Colistimethate for Injection, USP is indicated for the treatment of acute or chronic infections due to sensitive strains of certain gram-negative bacilli. It is particularly indicated when the infection is caused by sensitive strains of Pseudomonas aeruginosa. Colistimethate for Injection, USP has proven clinically effective in treatment of infections due to the following gram-negative organisms: Enterobacter aerogenes, Escherichia coli, Klebsiella pneumoniae and Pseudomonas aeruginosa Colistimethate sodium is a surface active agent which penetrates into and disrupts the bacterial cell membrane It has been shown to have bactericidal activity against most strains of the following microorganisms, both in vitro and in clinical infections as described in the INDICATIONS AND USAGE section: Aerobic gram-negative microorganisms: Enterobacter aerogenes, Escherichia coli, Klebsiella pneumoniae and Pseudomonas aeruginosa

Colistin can be used for the treatment of Pseudomonas pneumonia, including MDR (Multi-Drug Resistant) strains, as it has been shown to have bactericidal activity against Pseudomonas aeruginosa 2 2.

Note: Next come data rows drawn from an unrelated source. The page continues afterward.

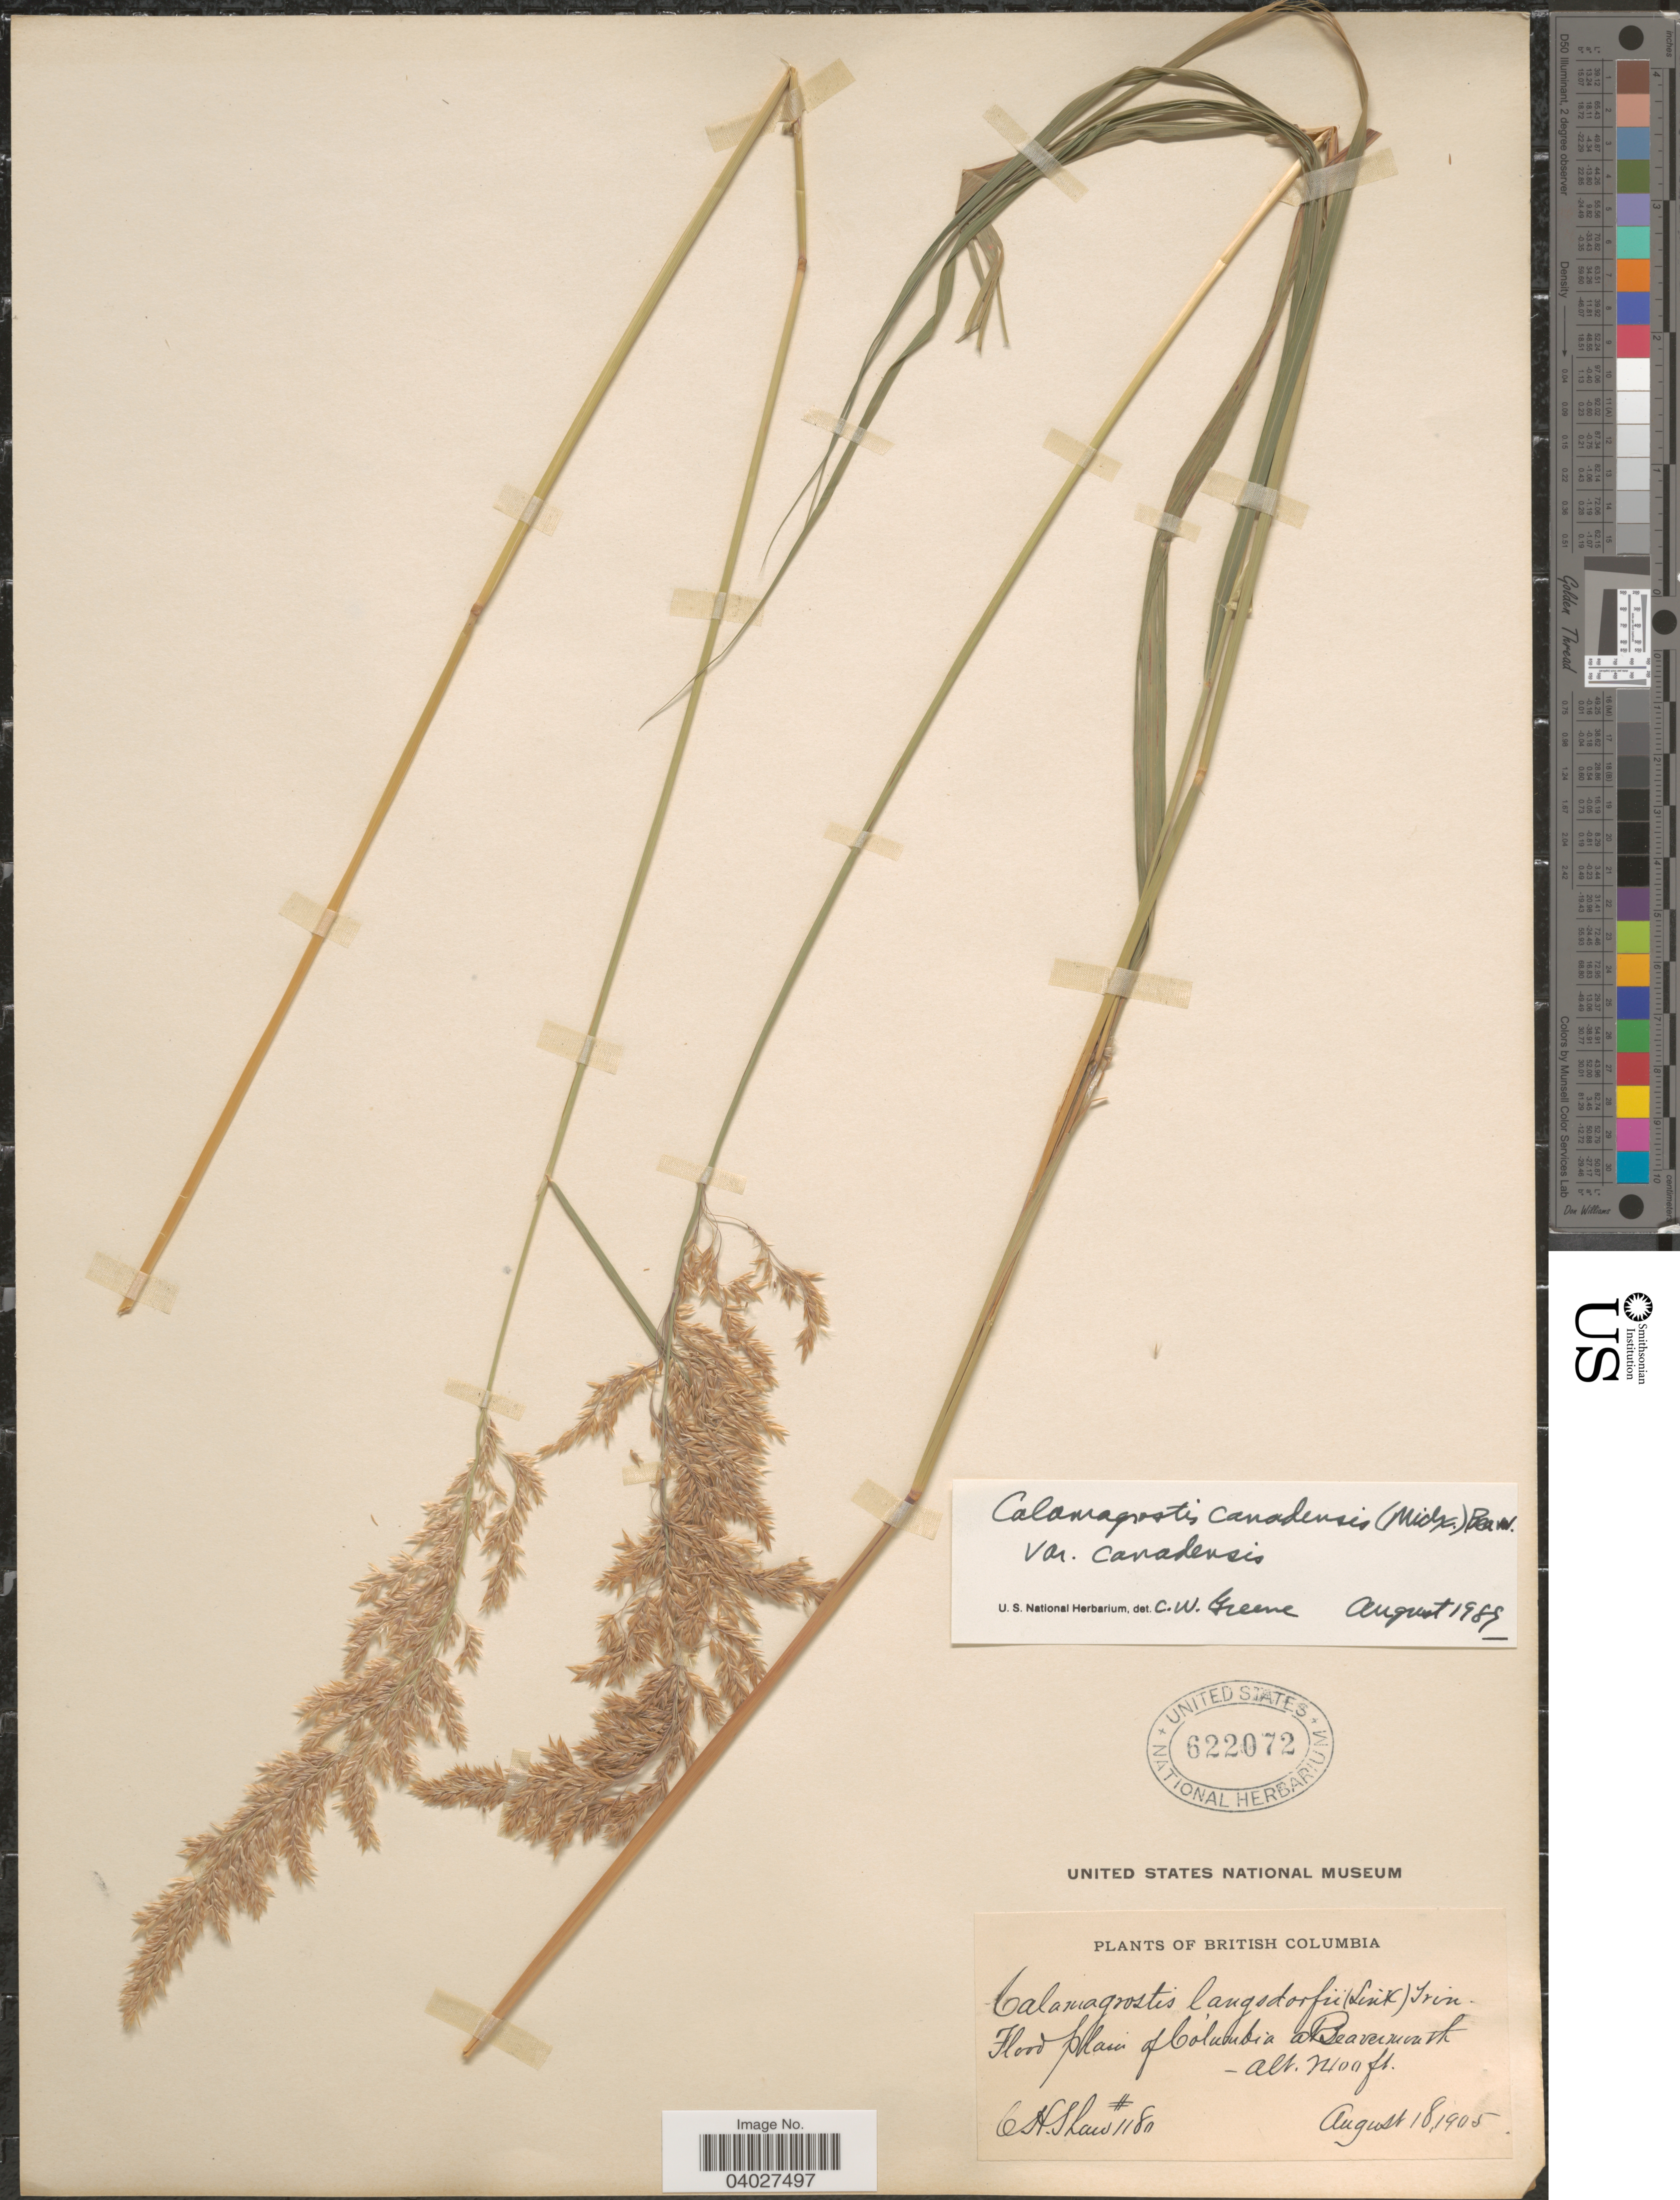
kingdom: Plantae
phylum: Tracheophyta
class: Liliopsida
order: Poales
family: Poaceae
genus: Calamagrostis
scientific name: Calamagrostis canadensis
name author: (Michx.) P. Beauv.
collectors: C. H. Shaw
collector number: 1180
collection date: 1905-08-18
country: Canada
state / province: British Columbia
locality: Flood plain of Columbia at Beavermouth.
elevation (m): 732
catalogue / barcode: US 622072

• The drug label indicates that Colistimethate for Injection, USP is effective against gram-negative organisms, including Pseudomonas aeruginosa.
• It is essential to note that susceptibility testing should be performed to confirm the effectiveness of Colistin against the specific strain of Pseudomonas causing the infection.

From the Research

Colistin for Pseudomonas Pneumonia MDR

• Colistin is a safe option for the treatment of multidrug-resistant Pseudomonas aeruginosa (MDRP) infections, with acceptable clinical outcomes 3.
• The clinical outcome was favorable in 65% of patients with pneumonia treated with colistin, and eradication was achieved in 34.8% of patients with available bacteriologic data 3.
• Factors associated with bacteriological failure were smoking, chronic obstructive pulmonary disease (COPD), and previous infection with P. aeruginosa 3.
• Nebulized colistin may be reasonably efficacious and safe for treatment of MDR pneumonia, with overall clinical and microbiological response rates of 57.1% and 85.7%, respectively 4.
• Colistin retained significant in vitro activity against MDR P. aeruginosa, had an acceptable safety profile, and should be considered as a treatment option in critically ill patients with infection caused by MDR gram-negative bacilli 5.

Combination Therapy

• Combination treatment that involves the association of colistin with classical anti-pseudomonal treatment has rarely been clinically tested, but in vitro synergy has been reported for certain combinations 6.
• The combination of ceftazidime-avibactam with colistin, or tobramycin, was effective against colistin-nonsusceptible strains of P. aeruginosa, and this combination therapy could be an alternative antibiotic therapy for resistant P. aeruginosa strains 7.
• Synergistic interactions were achieved with ceftazidime/avibactam + colistin, ceftazidime/avibactam + tobramycin, and ceftazidime/avibactam + levofloxacin combinations, with no antagonism observed against studied P. aeruginosa strains 7.

Safety and Efficacy

• Nephrotoxicity occurred in 8.3% of patients treated with colistin, with associated factors being previous chronic renal insufficiency, diabetes mellitus, and aminoglycoside use 3.
• Deterioration of renal function occurred in 30% of patients treated with intravenous colistin, all of whom had a history of renal insufficiency 5.
• Crude mortality was 16.5%, and related MDRP was 12.4%, and was higher in patients with pneumonia or bacteremia (36.1%) than in other types of infections (8.2%) 3.